We live in an increasingly competitive world. Gone are the days when a 4.0 GPA and decent SAT score could get a child into the Ivy Leagues. Even college graduates who excelled in school may struggle to get jobs, and may need to save for several years just to be able to afford an apartment. It’s no wonder that so many parents find themselves micromanaging their children. They’ll do anything to give their kids an advantage.

As it turns out, so-called helicopter parenting does kids no favors. It can be challenging to watch a child fail—or to wonder if they will succeed—but this is a necessary ingredient in the recipe for successful adulthood. A new study suggests that helicopter parenting can trigger anxiety in certain kids, adding to a small pile of data suggesting that helicopter parenting stunts kids’ emotional and cognitive development.

Helicopter Parenting and Anxiety

The latest study looked at how helicopter parenting affects children with anxiety. Children and their parents were invited to a laboratory setting, where the children were encouraged to complete as many puzzles as they could in a 10-minute period. The puzzle tasks were designed to mimic the challenging and occasionally frustrating nature of homework and other academic tasks. Parents were permitted to help their children, but were not encouraged to do so.

The parents of children with social anxiety touched the puzzles significantly more often than other parents. Though they were not critical or negative, they attempted to help even when their children did not seek help. This suggests that parents of socially anxious children may perceive challenges as more threatening than the child perceives them. Over time, this can erode a child’s ability to succeed on their own, and potentially even increase anxiety.

Other Research on Helicopter Parenting

Some other research, as well as anecdotal data from college counseling centers, also points to the ability of helicopter parenting to induce anxiety. College-aged students whose parents are overly involved in their academic lives, or whose parents created rigidly structured childhood environments, are more likely to experience anxiety and depression. They may also experience academic difficulties.

Nurturing Independence in Children

It’s challenging to send your child out into a hostile world, knowing he or she may fail, face ridicule, and struggle. Rest assured, children must struggle to grow and learn. Saving your child from consequences and challenges now only ensures he or she will face more challenges down the road. A few guidelines can help you avoid becoming a helicopter parent by nurturing independence in your child:

-Listen to your child, rather than imposing your goals and wishes on him or her. -Listening to your child encourages independent thought and critical thinking. It also helps you avoid a common downfall of helicopter parents: imposing your values on your child.

* STORED RECORDS *
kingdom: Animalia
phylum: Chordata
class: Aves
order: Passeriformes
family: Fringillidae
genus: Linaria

* * *

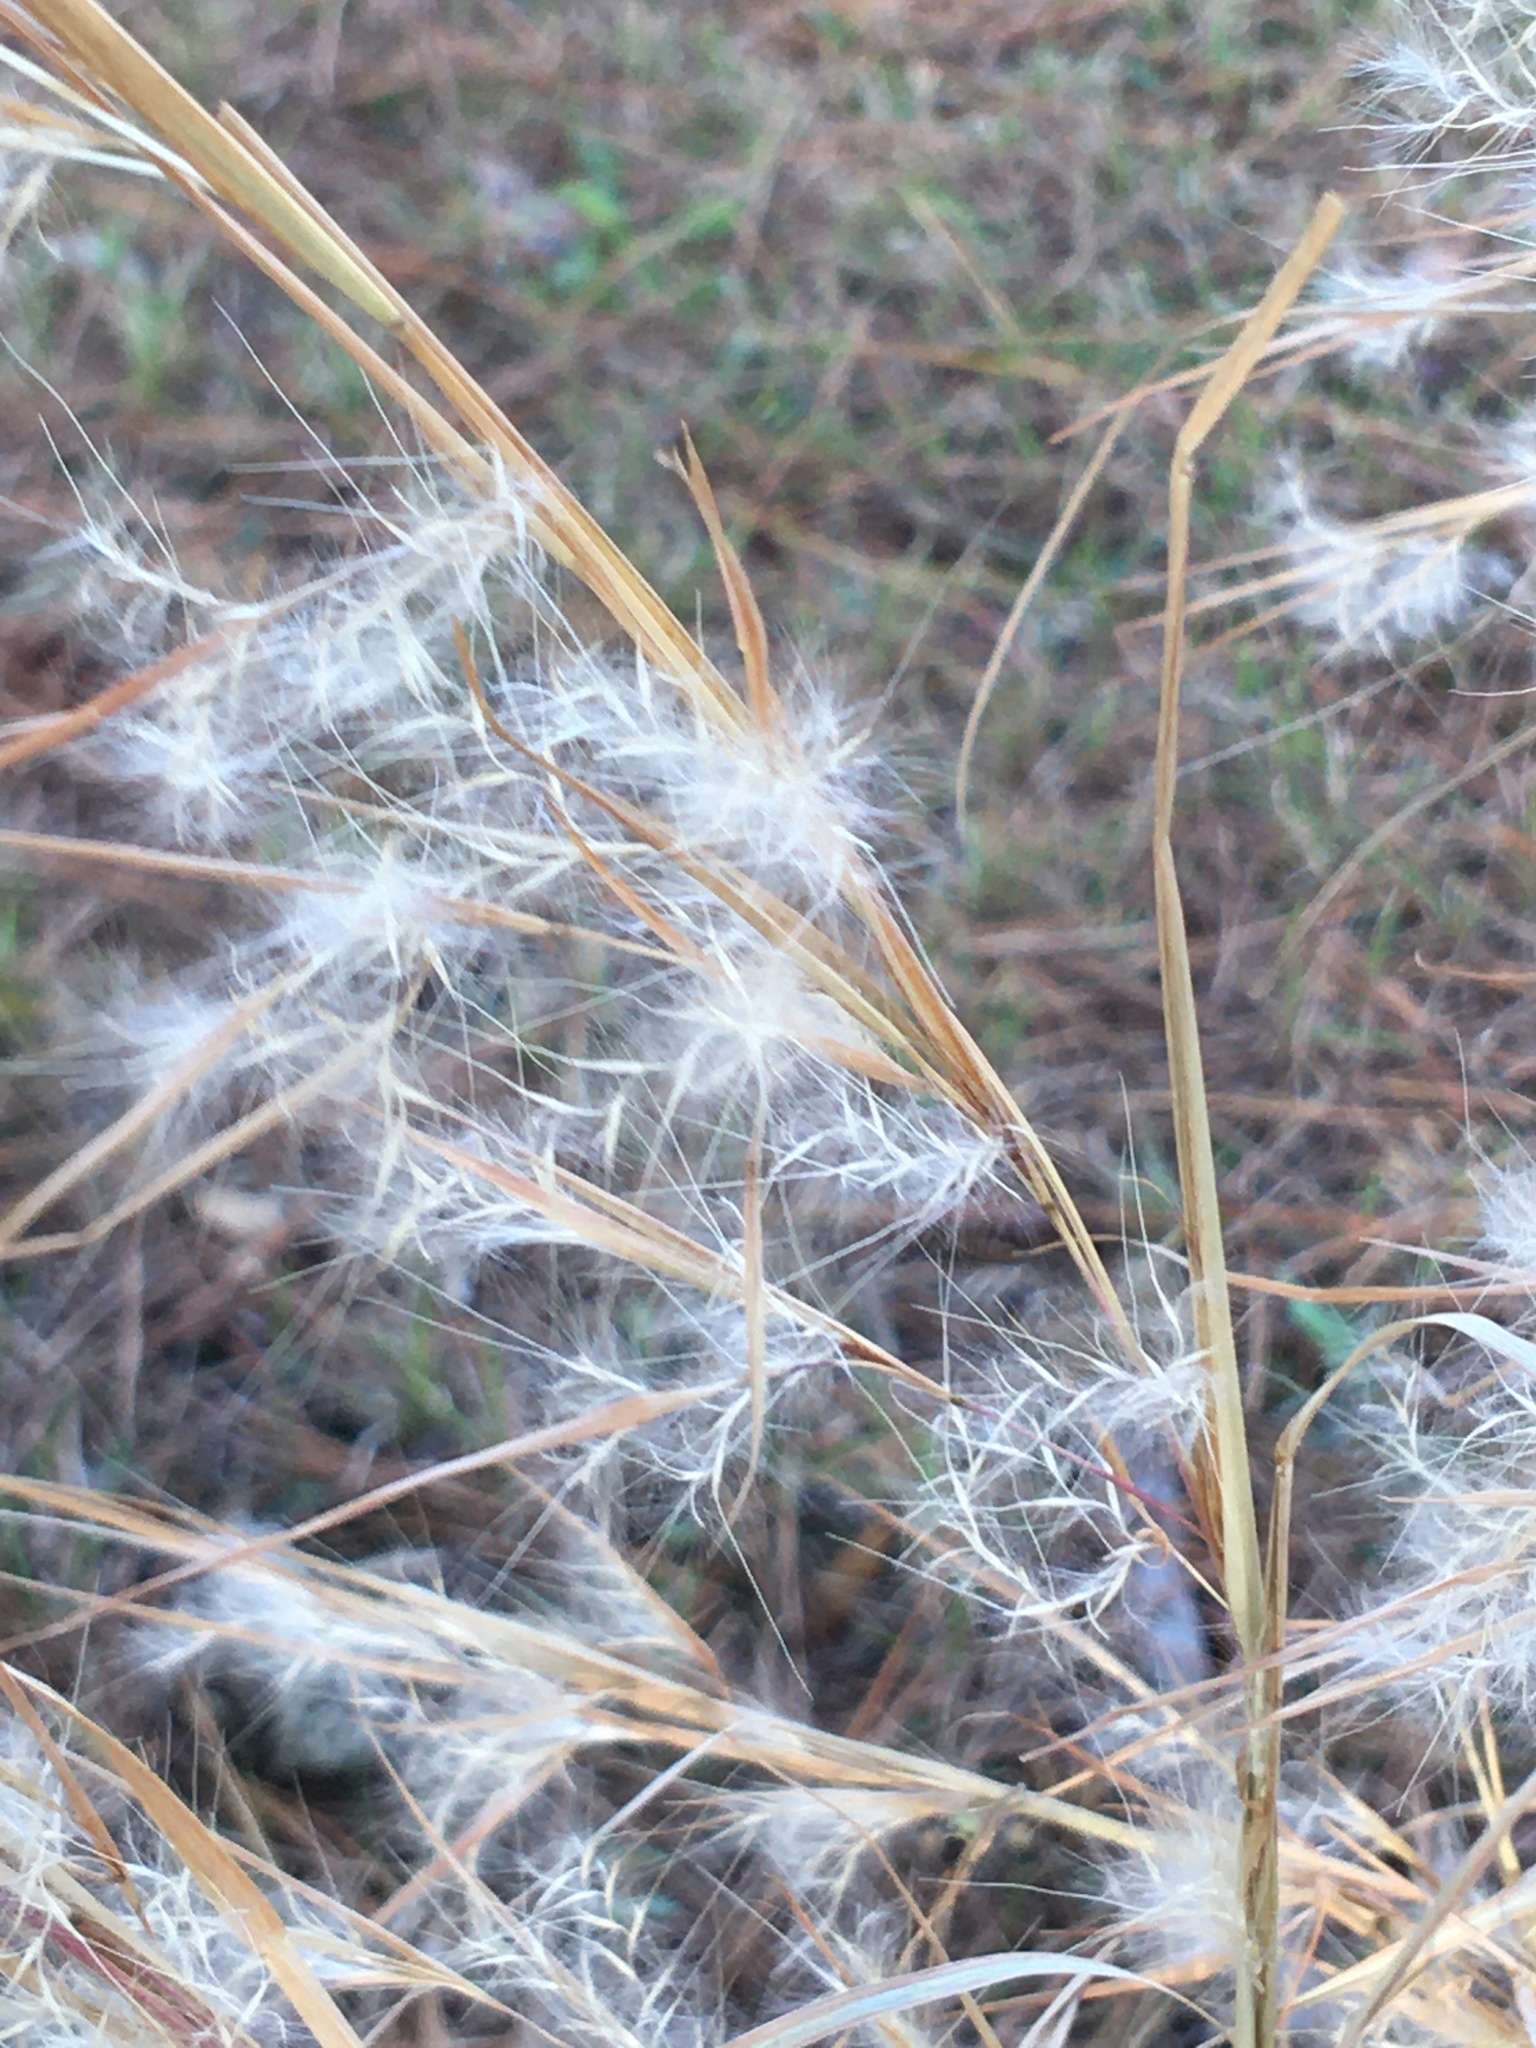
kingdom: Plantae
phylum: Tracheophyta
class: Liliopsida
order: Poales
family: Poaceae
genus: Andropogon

* DESCRIPTION OF THE TASK *
Extend the article on helicopter parenting, picking up after its last sentence.

* TASK RESPONSE *
-Don’t manage your child's relationships or communications for him or her.
-Don’t try to help your child escape consequences for his or her actions, unless you believe those consequences are unfair or life-altering. It’s fine to hire your child a lawyer if he or she is in legal trouble, or to intervene with a bullying teacher. But don’t try to get your kid out of detention or berate another parent who talks to your child about problematic behavior.
-Don’t raise your child to expect treatment that is different from, or better than, the treatment other children receive. Every child deserves an equal chance at a sports team or scholarship. Your child shouldn’t expect to get something they don’t deserve or didn’t earn.
-Encourage your children to solve their own problems by asking them to contemplate potential solutions.
-Don’t do your child’s work for them, or keep track of deadlines for them. Even school-aged children can learn to remember test dates and classroom projects. By middle school, your child should be managing their schoolwork largely on their own, with only as-needed help.
-Support your child’s teacher, and encourage your child to respect the teacher’s opinions.
-Allow your child to face natural consequences for their actions. Don’t allow a child to stay home sick just because she or he didn’t timely complete a school project.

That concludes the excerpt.